TASK TO CARRY OUT —
Complete, exact copies of all entries are needed.

GIVEN INFORMATION —
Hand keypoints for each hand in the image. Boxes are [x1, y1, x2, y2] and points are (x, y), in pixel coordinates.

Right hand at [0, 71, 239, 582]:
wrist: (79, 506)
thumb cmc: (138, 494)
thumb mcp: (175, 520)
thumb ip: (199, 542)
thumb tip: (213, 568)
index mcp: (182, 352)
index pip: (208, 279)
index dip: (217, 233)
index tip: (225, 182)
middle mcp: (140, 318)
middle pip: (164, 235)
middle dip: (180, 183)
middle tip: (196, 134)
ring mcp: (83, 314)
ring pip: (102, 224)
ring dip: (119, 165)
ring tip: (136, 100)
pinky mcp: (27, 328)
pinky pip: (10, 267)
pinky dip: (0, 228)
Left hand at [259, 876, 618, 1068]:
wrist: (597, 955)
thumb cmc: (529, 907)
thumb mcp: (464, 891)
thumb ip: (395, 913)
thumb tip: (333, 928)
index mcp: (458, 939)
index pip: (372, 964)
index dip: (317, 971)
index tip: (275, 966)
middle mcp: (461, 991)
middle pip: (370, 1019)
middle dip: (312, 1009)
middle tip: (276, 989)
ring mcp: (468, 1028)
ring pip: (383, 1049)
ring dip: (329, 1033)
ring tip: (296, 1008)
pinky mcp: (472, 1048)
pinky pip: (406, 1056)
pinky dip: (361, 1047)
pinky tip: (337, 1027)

RESULT BELOW —
Hand keypoints for each hand in the image. Boxes are [x1, y1, x2, y2] and points are (x, y), in pixel coordinates.

Right hand at [0, 71, 239, 582]:
wrist: (79, 506)
thumb cmc: (138, 494)
thumb mcp: (175, 520)
thumb ip: (199, 542)
thumb tip: (213, 568)
index mcp: (182, 352)
index pip: (208, 279)
index dip: (217, 233)
index tip: (225, 182)
middle mcp: (140, 318)
middle pip: (164, 235)
middle dip: (180, 183)
middle tip: (196, 134)
ring mcp: (83, 314)
ring pip: (102, 224)
ring dip: (119, 165)
ring tip: (136, 100)
pinky mcp: (27, 328)
pinky pip: (10, 267)
pinky dip: (0, 228)
Left hand at [259, 876, 618, 1068]:
wrist: (597, 955)
thumb cmc: (529, 907)
thumb mcp: (464, 891)
thumb ip: (395, 913)
thumb tip: (333, 928)
index mcp: (458, 939)
index pip: (372, 964)
index dip: (317, 971)
index tip: (275, 966)
middle mcp: (461, 991)
middle pip: (370, 1019)
middle dip: (312, 1009)
middle tip: (276, 989)
ring mcp: (468, 1028)
ring pip: (383, 1049)
ring dip: (329, 1033)
ring tip: (296, 1008)
pinky mcp: (472, 1048)
pinky pip: (406, 1056)
pinky dip: (361, 1047)
pinky tip: (337, 1027)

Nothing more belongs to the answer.